Available data:
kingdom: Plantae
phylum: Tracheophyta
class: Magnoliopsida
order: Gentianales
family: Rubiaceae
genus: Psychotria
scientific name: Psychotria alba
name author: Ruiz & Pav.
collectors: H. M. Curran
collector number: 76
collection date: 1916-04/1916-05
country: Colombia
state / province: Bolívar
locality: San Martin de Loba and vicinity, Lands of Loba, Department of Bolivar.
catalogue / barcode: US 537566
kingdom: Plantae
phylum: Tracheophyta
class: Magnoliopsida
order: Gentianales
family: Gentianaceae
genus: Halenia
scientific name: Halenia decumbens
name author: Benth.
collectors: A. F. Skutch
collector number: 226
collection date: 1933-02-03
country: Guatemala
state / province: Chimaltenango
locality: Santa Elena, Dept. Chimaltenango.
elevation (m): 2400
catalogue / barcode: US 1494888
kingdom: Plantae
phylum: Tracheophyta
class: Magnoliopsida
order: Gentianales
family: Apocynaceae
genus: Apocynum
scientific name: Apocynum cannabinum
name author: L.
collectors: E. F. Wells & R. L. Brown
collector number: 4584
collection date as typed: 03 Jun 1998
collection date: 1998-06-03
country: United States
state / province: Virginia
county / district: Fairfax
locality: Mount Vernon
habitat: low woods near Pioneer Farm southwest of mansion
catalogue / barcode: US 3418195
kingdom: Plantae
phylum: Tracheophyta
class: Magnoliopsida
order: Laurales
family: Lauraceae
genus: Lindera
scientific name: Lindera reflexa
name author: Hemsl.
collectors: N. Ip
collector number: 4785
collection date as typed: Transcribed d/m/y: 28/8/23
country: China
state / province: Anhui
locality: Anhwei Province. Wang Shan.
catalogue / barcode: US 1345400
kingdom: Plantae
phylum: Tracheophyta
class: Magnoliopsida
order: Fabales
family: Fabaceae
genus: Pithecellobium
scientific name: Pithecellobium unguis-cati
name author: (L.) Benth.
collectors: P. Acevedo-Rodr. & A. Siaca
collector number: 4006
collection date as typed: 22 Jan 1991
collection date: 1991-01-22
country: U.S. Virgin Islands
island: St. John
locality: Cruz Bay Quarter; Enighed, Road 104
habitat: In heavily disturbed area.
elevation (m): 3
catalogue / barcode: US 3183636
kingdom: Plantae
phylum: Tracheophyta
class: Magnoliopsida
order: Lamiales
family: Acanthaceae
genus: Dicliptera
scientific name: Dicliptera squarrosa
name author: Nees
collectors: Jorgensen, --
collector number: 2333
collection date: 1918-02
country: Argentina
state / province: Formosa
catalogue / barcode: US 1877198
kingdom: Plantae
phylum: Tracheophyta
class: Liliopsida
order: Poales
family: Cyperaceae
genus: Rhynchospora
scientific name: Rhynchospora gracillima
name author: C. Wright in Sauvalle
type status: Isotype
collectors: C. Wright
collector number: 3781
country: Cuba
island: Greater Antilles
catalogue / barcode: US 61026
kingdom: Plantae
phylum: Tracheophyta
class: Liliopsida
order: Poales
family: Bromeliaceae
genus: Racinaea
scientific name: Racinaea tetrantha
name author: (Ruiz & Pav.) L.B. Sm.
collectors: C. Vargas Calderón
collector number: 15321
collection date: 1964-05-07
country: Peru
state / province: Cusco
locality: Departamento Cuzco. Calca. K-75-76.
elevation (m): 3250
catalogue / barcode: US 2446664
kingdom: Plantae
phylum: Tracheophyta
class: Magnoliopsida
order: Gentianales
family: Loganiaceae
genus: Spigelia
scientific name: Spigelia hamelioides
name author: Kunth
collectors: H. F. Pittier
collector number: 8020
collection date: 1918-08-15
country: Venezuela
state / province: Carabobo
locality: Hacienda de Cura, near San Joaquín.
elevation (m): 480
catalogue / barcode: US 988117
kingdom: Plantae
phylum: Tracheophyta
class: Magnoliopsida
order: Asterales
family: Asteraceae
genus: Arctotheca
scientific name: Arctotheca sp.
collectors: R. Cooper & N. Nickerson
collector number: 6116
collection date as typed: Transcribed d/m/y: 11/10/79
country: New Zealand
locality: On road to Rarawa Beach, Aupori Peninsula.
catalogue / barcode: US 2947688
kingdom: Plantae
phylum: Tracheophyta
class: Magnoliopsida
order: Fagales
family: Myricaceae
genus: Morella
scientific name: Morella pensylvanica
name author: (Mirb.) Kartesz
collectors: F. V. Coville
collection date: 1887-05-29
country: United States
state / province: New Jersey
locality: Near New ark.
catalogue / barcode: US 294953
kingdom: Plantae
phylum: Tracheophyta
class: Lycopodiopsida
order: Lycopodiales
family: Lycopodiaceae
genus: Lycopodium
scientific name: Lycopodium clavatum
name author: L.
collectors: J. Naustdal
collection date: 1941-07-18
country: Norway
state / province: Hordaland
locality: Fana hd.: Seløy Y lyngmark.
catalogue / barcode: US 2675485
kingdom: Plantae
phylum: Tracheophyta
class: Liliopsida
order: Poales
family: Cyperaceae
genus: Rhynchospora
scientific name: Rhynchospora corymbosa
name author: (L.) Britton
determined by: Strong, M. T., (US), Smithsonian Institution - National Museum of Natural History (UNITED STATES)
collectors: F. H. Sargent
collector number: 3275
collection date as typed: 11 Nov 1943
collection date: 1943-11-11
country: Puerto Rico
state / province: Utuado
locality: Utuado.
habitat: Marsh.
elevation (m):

Written task: Convert the lines of the items above into a JSON array of strings, covering everything from the line containing "scientific name: Rhynchospora gracillima" down to the line containing "country: Peru", both ends included. Use one string per line and omit blank lines.

Written answer:
[
  "scientific name: Rhynchospora gracillima",
  "name author: C. Wright in Sauvalle",
  "type status: Isotype",
  "collectors: C. Wright",
  "collector number: 3781",
  "country: Cuba",
  "island: Greater Antilles",
  "catalogue / barcode: US 61026",
  "kingdom: Plantae",
  "phylum: Tracheophyta",
  "class: Liliopsida",
  "order: Poales",
  "family: Bromeliaceae",
  "genus: Racinaea",
  "scientific name: Racinaea tetrantha",
  "name author: (Ruiz & Pav.) L.B. Sm.",
  "collectors: C. Vargas Calderón",
  "collector number: 15321",
  "collection date: 1964-05-07",
  "country: Peru"
]